Another portfolio planning approach that helps a business determine whether to invest in opportunities is the General Electric (GE) approach. The GE approach examines a business’s strengths and the attractiveness of the industry in which it competes. As we have indicated, a business’ strengths are factors internal to the company, including strong human resources capabilities (talented personnel), strong technical capabilities, and the fact that the firm holds a large share of the market. The attractiveness of an industry can include aspects such as whether or not there is a great deal of growth in the industry, whether the profits earned by the firms competing within it are high or low, and whether or not it is difficult to enter the market. For example, the automobile industry is not attractive in times of economic downturn such as the recession in 2009, so many automobile manufacturers don’t want to invest more in production. They want to cut or stop spending as much as possible to improve their profitability. Hotels and airlines face similar situations.

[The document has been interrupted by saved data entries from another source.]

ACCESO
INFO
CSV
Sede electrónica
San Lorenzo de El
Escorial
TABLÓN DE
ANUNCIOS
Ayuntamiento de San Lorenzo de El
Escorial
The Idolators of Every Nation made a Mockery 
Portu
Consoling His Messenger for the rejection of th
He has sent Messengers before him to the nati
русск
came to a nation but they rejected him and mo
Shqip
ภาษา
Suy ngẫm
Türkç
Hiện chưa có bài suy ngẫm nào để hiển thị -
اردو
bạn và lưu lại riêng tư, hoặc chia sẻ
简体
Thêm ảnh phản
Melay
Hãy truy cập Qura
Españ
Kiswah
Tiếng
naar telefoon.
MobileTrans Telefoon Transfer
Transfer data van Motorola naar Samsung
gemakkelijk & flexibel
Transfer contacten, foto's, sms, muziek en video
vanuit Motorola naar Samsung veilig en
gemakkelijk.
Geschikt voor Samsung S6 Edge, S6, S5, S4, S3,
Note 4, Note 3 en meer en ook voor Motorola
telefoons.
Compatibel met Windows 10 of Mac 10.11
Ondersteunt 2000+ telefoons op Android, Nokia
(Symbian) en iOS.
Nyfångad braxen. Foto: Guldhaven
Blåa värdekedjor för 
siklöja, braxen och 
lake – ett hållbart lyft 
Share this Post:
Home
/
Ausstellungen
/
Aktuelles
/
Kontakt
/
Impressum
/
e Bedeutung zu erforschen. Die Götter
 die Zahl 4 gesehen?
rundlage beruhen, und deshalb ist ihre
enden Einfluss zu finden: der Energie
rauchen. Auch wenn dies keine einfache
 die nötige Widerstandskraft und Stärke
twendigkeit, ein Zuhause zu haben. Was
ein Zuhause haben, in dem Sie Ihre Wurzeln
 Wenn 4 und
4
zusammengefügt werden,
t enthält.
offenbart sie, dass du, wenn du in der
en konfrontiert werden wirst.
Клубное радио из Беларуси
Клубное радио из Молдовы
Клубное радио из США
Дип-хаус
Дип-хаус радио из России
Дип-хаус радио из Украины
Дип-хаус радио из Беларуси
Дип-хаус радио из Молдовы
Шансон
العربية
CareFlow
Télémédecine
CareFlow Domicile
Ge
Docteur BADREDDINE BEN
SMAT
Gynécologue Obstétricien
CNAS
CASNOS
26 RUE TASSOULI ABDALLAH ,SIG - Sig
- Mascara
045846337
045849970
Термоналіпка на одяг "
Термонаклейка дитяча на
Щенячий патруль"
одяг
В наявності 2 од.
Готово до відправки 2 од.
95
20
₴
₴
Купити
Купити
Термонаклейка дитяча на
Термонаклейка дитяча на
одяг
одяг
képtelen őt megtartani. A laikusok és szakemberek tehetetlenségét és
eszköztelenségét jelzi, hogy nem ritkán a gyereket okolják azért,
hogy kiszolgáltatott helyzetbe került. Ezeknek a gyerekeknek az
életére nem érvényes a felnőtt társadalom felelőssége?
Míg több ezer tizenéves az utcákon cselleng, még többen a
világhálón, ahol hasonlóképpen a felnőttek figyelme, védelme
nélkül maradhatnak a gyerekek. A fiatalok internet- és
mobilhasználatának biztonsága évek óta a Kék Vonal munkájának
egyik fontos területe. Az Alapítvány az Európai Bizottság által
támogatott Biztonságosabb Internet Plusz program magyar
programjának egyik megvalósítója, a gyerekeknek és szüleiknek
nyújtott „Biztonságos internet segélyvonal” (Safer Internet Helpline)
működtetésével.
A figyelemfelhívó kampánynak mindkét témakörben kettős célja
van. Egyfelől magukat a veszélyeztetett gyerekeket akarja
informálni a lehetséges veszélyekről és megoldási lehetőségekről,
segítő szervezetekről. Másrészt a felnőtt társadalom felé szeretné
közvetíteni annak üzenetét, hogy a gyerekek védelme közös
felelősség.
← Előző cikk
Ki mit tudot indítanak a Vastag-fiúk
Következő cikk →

Companies evaluate their strengths and the attractiveness of industries as high, medium, and low. The firms then determine their investment strategies based on how well the two correlate with one another. As Figure 2.14 The General Electric (GE) Approach shows, the investment options outlined in the GE approach can be compared to a traffic light. For example, if a company feels that it does not have the business strengths to compete in an industry and that the industry is not attractive, this will result in a low rating, which is comparable to a red light. In that case, the company should harvest the business (slowly reduce the investments made in it), divest the business (drop or sell it), or stop investing in it, which is what happened with many automotive manufacturers.
Although many people may think a yellow light means “speed up,” it actually means caution. Companies with a medium rating on industry attractiveness and business strengths should be cautious when investing and attempt to hold the market share they have. If a company rates itself high on business strengths and the industry is very attractive (also rated high), this is comparable to a green light. In this case, the firm should invest in the business and build market share. During bad economic times, many industries are not attractive. However, when the economy improves businesses must reevaluate opportunities.
A group of businesses is called a portfolio. Organizations that have multiple business units must decide how to allocate resources to them and decide what objectives and strategies are feasible for them. Portfolio planning approaches help firms analyze the businesses relative to each other. The BCG and GE approaches are two or the most common portfolio planning methods.
- How would you classify a product that has a low market share in a growing market?
- What does it mean to hold market share?
- What factors are used as the basis for analyzing businesses and brands using the BCG and the GE approaches?